Moebius portrays a dysfunctional family in a situation that is taken to extremes. Independent, artistic and, yes, controversial, it was edited, shot, executive produced, written and directed by Kim Ki-duk and has a number of elements that reflect its maverick creator’s approach to film-making which – as perhaps can be expected – breaches normal protocols.
Family life is not good. Jealous and depressed, a wine slurping mother (Lee Eun-Woo) savagely attacks her husband (Cho Jae-Hyun) because he is apparently having an extramarital affair, their teenage son (Seo Young-Joo) silently enduring life in this household of hatred and violence. One evening, the mother becomes increasingly confrontational and decides to use a sharp knife to slash her adulterous spouse as he sleeps, aiming to sever his penis, but he fends her off. So instead she attacks her son, his bedsheets drenched with blood once his penis has been removed. He survives the attack but finds it difficult to adjust to a normal life. Outside the home, his condition becomes apparent to others and he is bullied, beaten and mercilessly mocked. Is there any chance of recovery and retribution? Can family life ever return to normal?
The subject matter and story line focussing on one family’s descent into utter revilement and acts of atrocity, are, of course, extreme in their execution, but Moebius isn’t simply an exploitation piece, it is a fascinating film that is thoughtfully constructed and occasionally moving. Beyond the family trio there are few other clearly defined characters who emerge in the tale, aside from the convenience store girl who has been having an affair with the father and later becomes involved with the son. In general, the film concentrates on focussing on the immediacy of the family’s predicaments and emphasising the savagery of relationships that have deteriorated to extremes, this violence spilling into the outside world in the context of savage beatings, group mockery and gang rape. To emphasise this delineation in a more unconventional way, Kim Ki-duk has created a film that is entirely dialogue free, increasing the intensity of the viewing experience precisely because the tale is told entirely in a visual context. The only notable text in the film is derived from viewing internet pages (in English) so that whilst the situations and implications are all too plain and well developed in their implementation, you never hear anyone speak – which means that their shouts and grunts and orgasms have an increased impact.
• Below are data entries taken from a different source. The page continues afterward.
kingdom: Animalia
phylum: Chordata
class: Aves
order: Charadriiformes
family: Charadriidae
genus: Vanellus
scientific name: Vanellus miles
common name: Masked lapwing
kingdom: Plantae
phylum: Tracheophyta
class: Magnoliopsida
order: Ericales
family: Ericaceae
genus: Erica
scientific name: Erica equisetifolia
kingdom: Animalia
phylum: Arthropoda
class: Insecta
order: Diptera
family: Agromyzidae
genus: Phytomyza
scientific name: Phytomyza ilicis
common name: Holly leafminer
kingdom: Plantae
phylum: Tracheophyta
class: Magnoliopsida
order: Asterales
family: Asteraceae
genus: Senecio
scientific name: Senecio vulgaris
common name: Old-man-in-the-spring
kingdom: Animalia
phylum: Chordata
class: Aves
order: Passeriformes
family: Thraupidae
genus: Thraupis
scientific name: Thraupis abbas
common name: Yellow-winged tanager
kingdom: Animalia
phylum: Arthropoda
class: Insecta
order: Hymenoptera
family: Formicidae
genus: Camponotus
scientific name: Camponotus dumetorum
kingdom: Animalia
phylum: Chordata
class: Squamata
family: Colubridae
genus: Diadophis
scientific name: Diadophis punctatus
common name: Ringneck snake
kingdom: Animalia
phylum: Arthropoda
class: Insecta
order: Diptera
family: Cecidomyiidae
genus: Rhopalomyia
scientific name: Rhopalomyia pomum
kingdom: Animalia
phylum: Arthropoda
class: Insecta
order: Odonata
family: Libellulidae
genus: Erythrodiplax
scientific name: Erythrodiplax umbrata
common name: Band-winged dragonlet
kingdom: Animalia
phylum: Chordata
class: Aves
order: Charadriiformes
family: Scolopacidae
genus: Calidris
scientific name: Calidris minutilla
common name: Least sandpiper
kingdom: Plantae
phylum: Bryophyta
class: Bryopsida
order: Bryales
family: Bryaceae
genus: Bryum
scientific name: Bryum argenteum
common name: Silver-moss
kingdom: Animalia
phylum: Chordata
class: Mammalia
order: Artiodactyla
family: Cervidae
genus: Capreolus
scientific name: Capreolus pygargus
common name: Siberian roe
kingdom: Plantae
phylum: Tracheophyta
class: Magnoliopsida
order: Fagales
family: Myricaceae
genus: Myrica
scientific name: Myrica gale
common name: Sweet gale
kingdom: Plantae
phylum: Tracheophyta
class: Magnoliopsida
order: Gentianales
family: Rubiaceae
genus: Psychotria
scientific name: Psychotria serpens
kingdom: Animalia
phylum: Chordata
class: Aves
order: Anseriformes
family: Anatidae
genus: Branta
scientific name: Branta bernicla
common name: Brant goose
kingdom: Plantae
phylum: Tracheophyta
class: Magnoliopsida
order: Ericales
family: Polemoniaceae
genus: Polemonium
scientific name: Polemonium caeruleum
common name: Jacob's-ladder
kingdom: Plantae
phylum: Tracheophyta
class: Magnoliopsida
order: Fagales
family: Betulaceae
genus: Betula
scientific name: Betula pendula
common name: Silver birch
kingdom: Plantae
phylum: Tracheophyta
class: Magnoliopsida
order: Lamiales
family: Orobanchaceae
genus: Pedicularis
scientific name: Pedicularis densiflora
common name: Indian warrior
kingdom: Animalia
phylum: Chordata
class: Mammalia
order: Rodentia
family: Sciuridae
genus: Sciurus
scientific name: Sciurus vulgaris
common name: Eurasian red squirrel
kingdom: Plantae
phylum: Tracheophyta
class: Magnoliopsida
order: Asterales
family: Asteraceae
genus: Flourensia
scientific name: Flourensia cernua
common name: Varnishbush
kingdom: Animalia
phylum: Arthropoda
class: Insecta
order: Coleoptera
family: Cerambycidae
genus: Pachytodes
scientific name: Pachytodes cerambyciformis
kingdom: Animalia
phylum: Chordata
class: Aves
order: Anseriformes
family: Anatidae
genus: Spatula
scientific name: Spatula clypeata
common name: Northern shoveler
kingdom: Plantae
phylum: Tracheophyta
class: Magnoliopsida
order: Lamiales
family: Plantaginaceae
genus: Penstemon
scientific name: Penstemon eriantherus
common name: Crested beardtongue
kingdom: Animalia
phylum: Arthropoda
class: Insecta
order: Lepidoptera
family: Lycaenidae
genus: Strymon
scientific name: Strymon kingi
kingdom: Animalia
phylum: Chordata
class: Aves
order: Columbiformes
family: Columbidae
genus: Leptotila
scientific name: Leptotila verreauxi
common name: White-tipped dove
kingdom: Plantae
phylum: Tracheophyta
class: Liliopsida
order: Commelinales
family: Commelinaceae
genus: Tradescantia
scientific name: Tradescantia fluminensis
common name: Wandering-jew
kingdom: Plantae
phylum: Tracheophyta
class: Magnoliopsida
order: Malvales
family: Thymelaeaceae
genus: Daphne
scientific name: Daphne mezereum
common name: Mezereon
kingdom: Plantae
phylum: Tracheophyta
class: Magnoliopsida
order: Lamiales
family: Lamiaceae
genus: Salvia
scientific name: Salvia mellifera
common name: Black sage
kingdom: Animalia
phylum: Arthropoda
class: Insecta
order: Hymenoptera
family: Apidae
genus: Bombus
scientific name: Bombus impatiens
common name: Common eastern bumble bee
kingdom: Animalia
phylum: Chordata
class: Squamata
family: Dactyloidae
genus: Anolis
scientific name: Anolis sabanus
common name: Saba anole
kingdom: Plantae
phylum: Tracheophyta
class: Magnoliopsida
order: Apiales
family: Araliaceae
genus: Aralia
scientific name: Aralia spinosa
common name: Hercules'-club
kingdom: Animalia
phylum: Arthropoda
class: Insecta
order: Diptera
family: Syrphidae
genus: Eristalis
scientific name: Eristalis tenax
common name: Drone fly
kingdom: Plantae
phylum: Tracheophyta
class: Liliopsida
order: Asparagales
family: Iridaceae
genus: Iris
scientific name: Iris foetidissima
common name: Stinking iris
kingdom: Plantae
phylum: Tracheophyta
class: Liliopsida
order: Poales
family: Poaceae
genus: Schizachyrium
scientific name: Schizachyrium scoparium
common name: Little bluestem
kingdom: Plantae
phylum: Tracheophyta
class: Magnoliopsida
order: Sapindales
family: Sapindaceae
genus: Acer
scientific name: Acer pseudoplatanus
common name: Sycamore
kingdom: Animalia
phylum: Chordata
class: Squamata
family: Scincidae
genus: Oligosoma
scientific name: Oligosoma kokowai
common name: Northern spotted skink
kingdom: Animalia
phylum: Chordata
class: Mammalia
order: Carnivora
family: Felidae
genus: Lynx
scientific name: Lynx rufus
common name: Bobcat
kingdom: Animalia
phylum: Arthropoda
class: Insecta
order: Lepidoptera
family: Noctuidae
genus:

With a primary theme that can only be described as challenging, Moebius is not an easy watch. It does, however, make for compelling viewing. Moebius, unsurprisingly, had some issues getting distributed. The Korea Media Rating Board, the certification and censorship board in South Korea, initially banned the film but later it was passed, but only after over two minutes were cut. This isn’t the first time Kim Ki-duk has had issues regarding the viewing and distribution of his films. The Isle (1998) was cut in the UK whilst aspects of violence in a number of his films such as Bad Guy (2001) and 3-Iron (2004) caused consternation amongst some viewers. A fascinating director, Kim’s films are eclectic in their subject matter, often brilliantly executed, defying conventional narratives and constructions, and don’t simply lie in the realm of the extreme; he has also made the gently contemplative Spring, Summer, Autumn, Winter… and Spring (2003) and even re-imagined the directorial process itself in the existential self-reflective documentary Arirang (2011).
So controversy, sex, violence, blood, rape, incest and dismemberment are on show in this tight and controversial art-house shocker. Highly recommended.